Going through the material below, output exactly the lines from the one containing "3. Refactor code" through the one containing "12 | 62 | 233 |", and no pictures.

%%

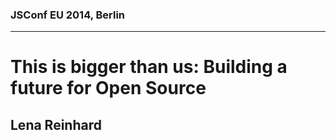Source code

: ### JSConf EU 2014, Berlin
---

# This is bigger than us: Building a future for Open Source
## Lena Reinhard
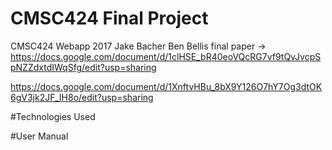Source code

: # CMSC424 Final Project
CMSC424 Webapp 2017
Jake Bacher 
Ben Bellis
final paper -> https://docs.google.com/document/d/1clHSE_bR40eoVQcRG7vf9tQvJvcpSpNZZdxtdIWqSfg/edit?usp=sharing

https://docs.google.com/document/d/1XnftvHBu_8bX9Y126O7hY7Og3dtOK6gV3jk2JF_IH8o/edit?usp=sharing

#Technologies Used


#User Manual


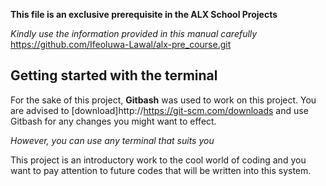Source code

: **This file is an exclusive prerequisite in the ALX School Projects**

*Kindly use the information provided in this manual carefully*
https://github.com/Ifeoluwa-Lawal/alx-pre_course.git

<h2>Getting started with the terminal</h2>

For the sake of this project, **Gitbash** was used to work on this project. You are advised to [download]http://https://git-scm.com/downloads and use Gitbash for any changes you might want to effect.

*However, you can use any terminal that suits you*

This project is an introductory work to the cool world of coding and you want to pay attention to future codes that will be written into this system.

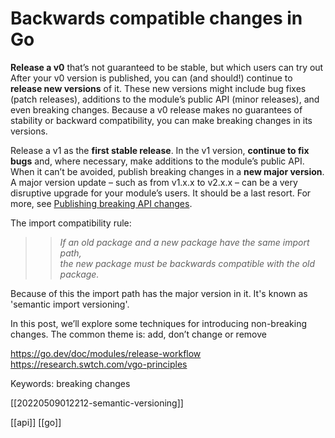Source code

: # Backwards compatible changes in Go



**Release a v0** that’s not guaranteed to be stable, but which users can try out
After your v0 version is published, you can (and should!) continue to **release new versions** of it.
	These new versions might include bug fixes (patch releases), additions to the module’s public API (minor releases), and even breaking changes. Because a v0 release makes no guarantees of stability or backward compatibility, you can make breaking changes in its versions.

Release a v1 as the **first stable release**.
In the v1 version, **continue to fix bugs** and, where necessary, make additions to the module’s public API.
When it can’t be avoided, publish breaking changes in a **new major version**.
	A major version update – such as from v1.x.x to v2.x.x – can be a very disruptive upgrade for your module’s users. It should be a last resort. For more, see [Publishing breaking API changes](https://go.dev/doc/modules/release-workflow#breaking).

The import compatibility rule:
>> _If an old package and a new package have the same import path,  
> the new package must be backwards compatible with the old package._

Because of this the import path has the major version in it. It's known as 'semantic import versioning'.

In this post, we’ll explore some techniques for introducing non-breaking changes. The common theme is: add, don’t change or remove

https://go.dev/doc/modules/release-workflow
https://research.swtch.com/vgo-principles

Keywords: breaking changes

[[20220509012212-semantic-versioning]]

[[api]]
[[go]]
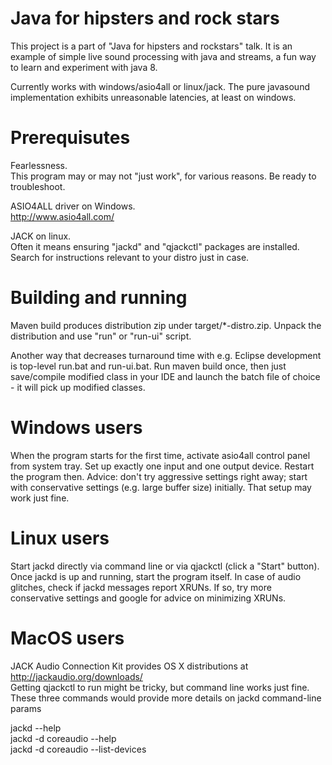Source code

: Java for hipsters and rock stars
================================

This project is a part of "Java for hipsters and rockstars" talk. It is an example of simple live sound processing with java and streams, a fun way to learn and experiment with java 8.

Currently works with windows/asio4all or linux/jack. The pure javasound implementation exhibits unreasonable latencies, at least on windows.


Prerequisutes
=============

Fearlessness.  
  This program may or may not "just work", for various reasons. Be ready to troubleshoot.

ASIO4ALL driver on Windows.  
  http://www.asio4all.com/ 

JACK on linux.  
  Often it means ensuring "jackd" and "qjackctl" packages are installed. Search for instructions relevant to your distro just in case. 


Building and running
====================
Maven build produces distribution zip under target/*-distro.zip. Unpack the distribution and use "run" or "run-ui" script.

Another way that decreases turnaround time with e.g. Eclipse development is top-level run.bat and run-ui.bat.
Run maven build once, then just save/compile modified class in your IDE and launch the batch file of choice - it will pick up modified classes.

Windows users
=============
When the program starts for the first time, activate asio4all control panel from system tray. Set up exactly one input and one output device. Restart the program then. Advice: don't try aggressive settings right away; start with conservative settings (e.g. large buffer size) initially. That setup may work just fine.


Linux users
===========
Start jackd directly via command line or via qjackctl (click a "Start" button). Once jackd is up and running, start the program itself. In case of audio glitches, check if jackd messages report XRUNs. If so, try more conservative settings and google for advice on minimizing XRUNs.  

MacOS users
===========
JACK Audio Connection Kit provides OS X distributions at http://jackaudio.org/downloads/  
Getting qjackctl to run might be tricky, but command line works just fine. These three commands would provide more details on jackd command-line params

jackd --help  
jackd -d coreaudio --help  
jackd -d coreaudio --list-devices  


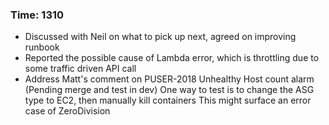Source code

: ### Time: 1310

* Discussed with Neil on what to pick up next, agreed on improving runbook
* Reported the possible cause of Lambda error, which is throttling due to some traffic driven API call
* Address Matt's comment on PUSER-2018 Unhealthy Host count alarm (Pending merge and test in dev)
  One way to test is to change the ASG type to EC2, then manually kill containers
  This might surface an error case of ZeroDivision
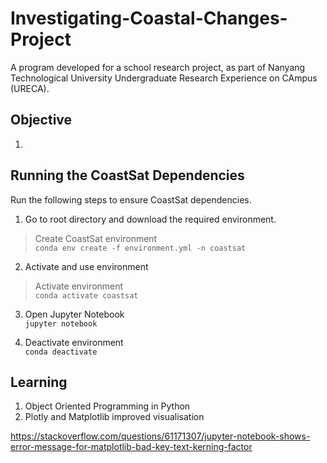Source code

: # Investigating-Coastal-Changes-Project
A program developed for a school research project, as part of Nanyang Technological University Undergraduate Research Experience on CAmpus (URECA).

## Objective
1. 

## Running the CoastSat Dependencies
Run the following steps to ensure CoastSat dependencies.

1. Go to root directory and download the required environment.  
> Create CoastSat environment  
`conda env create -f environment.yml -n coastsat`

2. Activate and use environment  
> Activate environment  
`conda activate coastsat`

3. Open Jupyter Notebook  
`jupyter notebook`

4. Deactivate environment  
`conda deactivate`

## Learning
1. Object Oriented Programming in Python
2. Plotly and Matplotlib improved visualisation

https://stackoverflow.com/questions/61171307/jupyter-notebook-shows-error-message-for-matplotlib-bad-key-text-kerning-factor
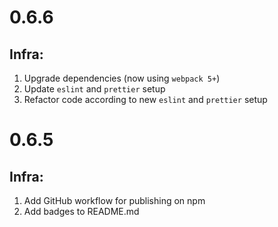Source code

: # 0.6.6

## Infra:

1. Upgrade dependencies (now using `webpack 5+`)
2. Update `eslint` and `prettier` setup
3. Refactor code according to new `eslint` and `prettier` setup

# 0.6.5

## Infra:

1. Add GitHub workflow for publishing on npm
2. Add badges to README.md
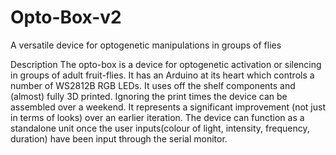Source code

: # Opto-Box-v2
A versatile device for optogenetic manipulations in groups of flies 

Description
The opto-box is a device for optogenetic activation or silencing in groups of adult fruit-flies. It has an Arduino at its heart which controls a number of WS2812B RGB LEDs. It uses off the shelf components and (almost) fully 3D printed. Ignoring the print times the device can be assembled over a weekend. It represents a significant improvement (not just in terms of looks) over an earlier iteration. The device can function as a standalone unit once the user inputs(colour of light, intensity, frequency, duration) have been input through the serial monitor.
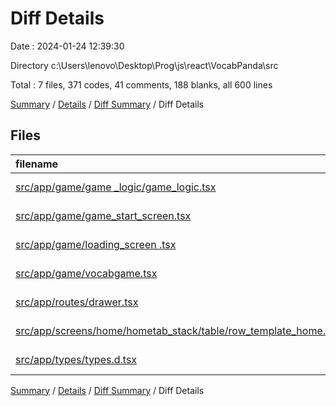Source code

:# Diff Details

Date : 2024-01-24 12:39:30

Directory c:\\Users\\lenovo\\Desktop\\Prog\\js\\react\\VocabPanda\\src

Total : 7 files,  371 codes, 41 comments, 188 blanks, all 600 lines

[Summary](results.md) / [Details](details.md) / [Diff Summary](diff.md) / Diff Details

## Files
| filename | language | code | comment | blank | total |
| :--- | :--- | ---: | ---: | ---: | ---: |
| [src/app/game/game _logic/game_logic.tsx](/src/app/game/game%20_logic/game_logic.tsx) | TypeScript JSX | 163 | 28 | 111 | 302 |
| [src/app/game/game_start_screen.tsx](/src/app/game/game_start_screen.tsx) | TypeScript JSX | 0 | 0 | 2 | 2 |
| [src/app/game/loading_screen .tsx](/src/app/game/loading_screen%20.tsx) | TypeScript JSX | 34 | 1 | 11 | 46 |
| [src/app/game/vocabgame.tsx](/src/app/game/vocabgame.tsx) | TypeScript JSX | 159 | 12 | 62 | 233 |
| [src/app/routes/drawer.tsx](/src/app/routes/drawer.tsx) | TypeScript JSX | 8 | 0 | 0 | 8 |
| [src/app/screens/home/hometab_stack/table/row_template_home.tsx](/src/app/screens/home/hometab_stack/table/row_template_home.tsx) | TypeScript JSX | 0 | 0 | 2 | 2 |
| [src/app/types/types.d.tsx](/src/app/types/types.d.tsx) | TypeScript JSX | 7 | 0 | 0 | 7 |

[Summary](results.md) / [Details](details.md) / [Diff Summary](diff.md) / Diff Details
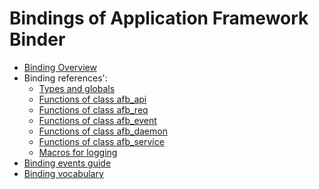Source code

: Bindings of Application Framework Binder
========================================

- [Binding Overview](afb-binding-writing.md)
- Binding references':
  * [Types and globals](reference-v3/types-and-globals.md)
  * [Functions of class afb_api](reference-v3/func-api.md)
  * [Functions of class afb_req](reference-v3/func-req.md)
  * [Functions of class afb_event](reference-v3/func-event.md)
  * [Functions of class afb_daemon](reference-v3/func-daemon.md)
  * [Functions of class afb_service](reference-v3/func-service.md)
  * [Macros for logging](reference-v3/macro-log.md)
- [Binding events guide](afb-events-guide.md)
- [Binding vocabulary](afb-binding-vocabulary.md)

%%

- [Final answer]
3. Refactor code according to new `eslint` and `prettier` setup

# 0.6.5

## Infra:

1. Add GitHub workflow for publishing on npm
2. Add badges to README.md
Source code

: # Opto-Box-v2
A versatile device for optogenetic manipulations in groups of flies 

Description
The opto-box is a device for optogenetic activation or silencing in groups of adult fruit-flies. It has an Arduino at its heart which controls a number of WS2812B RGB LEDs. It uses off the shelf components and (almost) fully 3D printed. Ignoring the print times the device can be assembled over a weekend. It represents a significant improvement (not just in terms of looks) over an earlier iteration. The device can function as a standalone unit once the user inputs(colour of light, intensity, frequency, duration) have been input through the serial monitor.
Source code

:# Diff Details

Date : 2024-01-24 12:39:30

Directory c:\\Users\\lenovo\\Desktop\\Prog\\js\\react\\VocabPanda\\src

Total : 7 files,  371 codes, 41 comments, 188 blanks, all 600 lines

[Summary](results.md) / [Details](details.md) / [Diff Summary](diff.md) / Diff Details

## Files
| filename | language | code | comment | blank | total |
| :--- | :--- | ---: | ---: | ---: | ---: |
| [src/app/game/game _logic/game_logic.tsx](/src/app/game/game%20_logic/game_logic.tsx) | TypeScript JSX | 163 | 28 | 111 | 302 |
| [src/app/game/game_start_screen.tsx](/src/app/game/game_start_screen.tsx) | TypeScript JSX | 0 | 0 | 2 | 2 |
| [src/app/game/loading_screen .tsx](/src/app/game/loading_screen%20.tsx) | TypeScript JSX | 34 | 1 | 11 | 46 |
| [src/app/game/vocabgame.tsx](/src/app/game/vocabgame.tsx) | TypeScript JSX | 159 | 12 | 62 | 233 |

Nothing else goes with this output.